Moreover, there are no apparent ties between the Malian military coup leaders and Turkey. The leader of the junta, Col. Assimi Goita, received training from the Pentagon, Germany and France. When Goita had been kidnapped by militants in 2012, Dicko had been helpful in his release. Goita is reportedly one of Dicko’s proteges. Meanwhile, two other junta leaders, Sadio Camara and Malick Diaw, have reportedly strong ties with Russia. Camara is said to have taken a break from his training in Russia and returned back to his country just 15 days before the coup. Diaw also received training in Russia. Thus, some see Russian fingerprints in the coup. Retired Gen. Fanta Mady Dembele, who supported the coup, is said to have ties with Germany.

Turkey, in turn, doesn’t hold any sway over the country’s military, with its contribution to the country’s security limited to only two police officers. The number of UN peacekeepers in Mali is around 13,000, in addition to 5,100 soldiers dispatched by France.

However, one can still see a conflict of interest between France and Turkey over Mali. Erdogan has snapped at French colonialism in many of his speeches about Africa. In an interview last September, he lashed out at French President Emmanuel Macron for visiting Mali. “What business do you have in there?” he said, noting that 95% of the Malian population is Muslim. 

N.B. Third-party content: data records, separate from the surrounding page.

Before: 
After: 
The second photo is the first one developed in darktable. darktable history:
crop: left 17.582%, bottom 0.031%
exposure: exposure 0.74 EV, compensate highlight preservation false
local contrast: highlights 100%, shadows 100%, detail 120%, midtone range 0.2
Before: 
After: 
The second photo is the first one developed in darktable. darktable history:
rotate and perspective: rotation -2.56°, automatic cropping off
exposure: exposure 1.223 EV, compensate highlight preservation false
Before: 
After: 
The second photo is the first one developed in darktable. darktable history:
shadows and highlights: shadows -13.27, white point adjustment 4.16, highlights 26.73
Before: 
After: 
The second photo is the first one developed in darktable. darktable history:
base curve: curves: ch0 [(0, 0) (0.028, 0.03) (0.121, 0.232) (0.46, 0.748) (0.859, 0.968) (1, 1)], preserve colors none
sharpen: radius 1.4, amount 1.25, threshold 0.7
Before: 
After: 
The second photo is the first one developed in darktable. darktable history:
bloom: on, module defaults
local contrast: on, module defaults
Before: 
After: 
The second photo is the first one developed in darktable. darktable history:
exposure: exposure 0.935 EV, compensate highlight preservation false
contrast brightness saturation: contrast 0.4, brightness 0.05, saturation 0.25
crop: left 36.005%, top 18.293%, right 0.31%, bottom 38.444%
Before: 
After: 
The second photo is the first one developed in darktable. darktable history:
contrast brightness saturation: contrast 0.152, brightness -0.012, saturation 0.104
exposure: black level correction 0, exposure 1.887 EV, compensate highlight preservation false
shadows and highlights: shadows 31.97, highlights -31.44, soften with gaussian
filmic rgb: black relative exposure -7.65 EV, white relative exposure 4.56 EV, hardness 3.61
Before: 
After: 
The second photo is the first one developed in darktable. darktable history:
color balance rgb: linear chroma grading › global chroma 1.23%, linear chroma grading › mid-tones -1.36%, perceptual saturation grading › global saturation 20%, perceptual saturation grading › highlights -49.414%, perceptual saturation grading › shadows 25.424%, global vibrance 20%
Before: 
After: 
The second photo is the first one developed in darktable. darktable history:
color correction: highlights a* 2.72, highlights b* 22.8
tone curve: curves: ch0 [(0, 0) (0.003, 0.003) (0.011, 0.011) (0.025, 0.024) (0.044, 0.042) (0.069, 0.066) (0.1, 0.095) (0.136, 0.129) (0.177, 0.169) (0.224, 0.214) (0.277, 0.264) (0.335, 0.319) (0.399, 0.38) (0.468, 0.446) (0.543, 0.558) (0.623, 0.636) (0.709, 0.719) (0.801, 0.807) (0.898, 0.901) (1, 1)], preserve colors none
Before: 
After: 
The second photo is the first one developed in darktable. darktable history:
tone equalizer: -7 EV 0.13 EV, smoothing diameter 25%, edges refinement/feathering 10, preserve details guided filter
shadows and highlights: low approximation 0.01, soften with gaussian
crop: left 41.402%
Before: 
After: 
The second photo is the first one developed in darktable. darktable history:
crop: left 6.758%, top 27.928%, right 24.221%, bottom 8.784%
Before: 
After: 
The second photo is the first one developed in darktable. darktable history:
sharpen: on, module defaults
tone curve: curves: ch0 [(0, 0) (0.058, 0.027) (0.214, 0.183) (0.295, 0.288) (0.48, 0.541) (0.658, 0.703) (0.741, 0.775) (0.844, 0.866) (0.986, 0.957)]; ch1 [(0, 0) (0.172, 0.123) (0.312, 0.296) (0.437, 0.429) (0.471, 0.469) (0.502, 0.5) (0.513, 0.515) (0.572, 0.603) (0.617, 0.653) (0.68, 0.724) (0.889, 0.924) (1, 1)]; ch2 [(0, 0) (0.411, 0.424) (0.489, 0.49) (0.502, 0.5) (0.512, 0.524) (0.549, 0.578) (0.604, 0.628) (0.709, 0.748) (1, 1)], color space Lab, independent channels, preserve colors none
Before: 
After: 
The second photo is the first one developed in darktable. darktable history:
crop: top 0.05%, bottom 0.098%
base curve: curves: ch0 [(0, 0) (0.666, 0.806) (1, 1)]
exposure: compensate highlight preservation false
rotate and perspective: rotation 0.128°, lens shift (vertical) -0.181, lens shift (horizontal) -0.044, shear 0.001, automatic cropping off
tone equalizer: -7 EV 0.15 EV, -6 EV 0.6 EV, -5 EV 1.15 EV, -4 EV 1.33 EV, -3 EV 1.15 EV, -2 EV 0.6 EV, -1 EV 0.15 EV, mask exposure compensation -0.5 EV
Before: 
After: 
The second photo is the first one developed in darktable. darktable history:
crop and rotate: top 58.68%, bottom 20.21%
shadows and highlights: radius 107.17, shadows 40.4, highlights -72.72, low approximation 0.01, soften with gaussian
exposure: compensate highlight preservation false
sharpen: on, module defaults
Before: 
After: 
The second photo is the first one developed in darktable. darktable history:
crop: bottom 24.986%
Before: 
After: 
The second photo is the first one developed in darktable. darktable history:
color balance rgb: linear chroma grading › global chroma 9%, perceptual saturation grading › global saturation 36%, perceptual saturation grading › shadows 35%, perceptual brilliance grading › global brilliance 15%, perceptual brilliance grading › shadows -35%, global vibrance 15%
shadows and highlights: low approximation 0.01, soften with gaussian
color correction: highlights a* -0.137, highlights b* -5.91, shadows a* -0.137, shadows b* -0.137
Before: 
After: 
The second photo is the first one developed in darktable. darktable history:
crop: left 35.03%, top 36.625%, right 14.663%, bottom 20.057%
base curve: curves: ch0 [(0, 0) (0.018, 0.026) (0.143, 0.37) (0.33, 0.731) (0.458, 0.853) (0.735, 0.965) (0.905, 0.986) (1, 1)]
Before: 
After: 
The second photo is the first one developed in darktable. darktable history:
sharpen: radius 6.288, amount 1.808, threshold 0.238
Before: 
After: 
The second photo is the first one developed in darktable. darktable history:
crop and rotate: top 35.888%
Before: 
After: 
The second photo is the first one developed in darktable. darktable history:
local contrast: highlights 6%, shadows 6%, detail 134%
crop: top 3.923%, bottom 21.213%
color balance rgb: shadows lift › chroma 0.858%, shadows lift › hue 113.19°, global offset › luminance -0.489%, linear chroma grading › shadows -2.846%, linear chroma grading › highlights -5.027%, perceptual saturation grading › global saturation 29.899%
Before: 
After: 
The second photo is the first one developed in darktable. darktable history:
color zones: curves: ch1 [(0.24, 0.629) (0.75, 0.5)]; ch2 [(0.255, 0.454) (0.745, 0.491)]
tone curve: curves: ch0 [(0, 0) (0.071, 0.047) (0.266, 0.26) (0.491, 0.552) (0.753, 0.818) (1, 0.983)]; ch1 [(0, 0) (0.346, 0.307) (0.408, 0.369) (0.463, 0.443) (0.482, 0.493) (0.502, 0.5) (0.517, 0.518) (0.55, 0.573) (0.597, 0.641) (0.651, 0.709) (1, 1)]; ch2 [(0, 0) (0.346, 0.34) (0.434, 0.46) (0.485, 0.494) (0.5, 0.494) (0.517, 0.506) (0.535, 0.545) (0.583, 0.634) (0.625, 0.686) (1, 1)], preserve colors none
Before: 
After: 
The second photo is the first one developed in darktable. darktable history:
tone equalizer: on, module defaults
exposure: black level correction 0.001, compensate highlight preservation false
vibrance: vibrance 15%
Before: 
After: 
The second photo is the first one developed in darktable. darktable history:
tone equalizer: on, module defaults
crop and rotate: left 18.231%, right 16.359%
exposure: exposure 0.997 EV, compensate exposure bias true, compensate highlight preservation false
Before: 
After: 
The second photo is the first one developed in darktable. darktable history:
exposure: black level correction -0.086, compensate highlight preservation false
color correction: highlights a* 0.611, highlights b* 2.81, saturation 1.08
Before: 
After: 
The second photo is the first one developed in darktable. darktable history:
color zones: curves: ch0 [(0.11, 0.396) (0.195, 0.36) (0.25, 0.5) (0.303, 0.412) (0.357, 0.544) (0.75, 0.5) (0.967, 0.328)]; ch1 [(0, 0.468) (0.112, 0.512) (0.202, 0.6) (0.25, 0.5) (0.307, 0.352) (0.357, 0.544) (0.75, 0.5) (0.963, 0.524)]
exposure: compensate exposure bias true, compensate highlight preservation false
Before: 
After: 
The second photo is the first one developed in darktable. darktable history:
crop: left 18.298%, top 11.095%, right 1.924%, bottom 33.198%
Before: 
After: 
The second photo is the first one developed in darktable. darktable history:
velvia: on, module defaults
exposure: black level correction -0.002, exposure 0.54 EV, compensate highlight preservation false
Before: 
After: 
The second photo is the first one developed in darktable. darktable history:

The pro-AKP media, for its part, has spotlighted the large support of the coup and their criticism of ECOWAS — a regional economic alliance — for shutting their borders and suspending their trade ties with Mali. France’s condemnation of the coup and its call on the UN Security Council for an emergency meeting are fueling the claims that the riots and the coup have carried anti-French sentiments. 

France had been the first country to reach out to the military leaders in Mali after the 2012 military coup. This time, it was Turkey. This may have two different explanations: Ankara views Malian actors opposing France as allies, or it simply doesn’t want to miss the opportunity to establish ties with the prospective Malian leaders. 

Mali’s natural resources, including gold, copper, nickel, phosphate, manganese, uranium and lithium mines, are increasing the appetite of Turkey. Trade between the two countries, the worth of which has increased to $57 million from $5 million in 2003, is still below the desired level. Turkey is aiming to boost economic and political ties through humanitarian endeavors and active diplomacy.

Meanwhile, Cavusoglu’s meeting with the junta leaders can be seen as the legitimization of the military coup. During his visit, Cavusoglu stopped short of publicly reiterating Turkey’s “deep concerns,” which were expressed by the Turkish Foreign Ministry in the immediate aftermath of the coup. After his meeting with Goita, the Turkish minister said Turkey would help the Malian people return to civilian and constitutional order.

France’s responsibility in Mali’s descent into unrest might be creating a power vacuum, which Turkey is eager to fill. However, failed French policies that ignored the country's other problems for the sake of the war on terror for the past eight years do not secure Turkey’s success. Moreover, France would not risk its stakes in Mali and Sahel region. Indeed, the French ambassador’s meeting with the Malian military leaders only six days after the coup and the French Foreign Ministry’s statement expressing support for the Malian people indicate that Paris has already adjusted itself to the new situation in Mali without panicking much.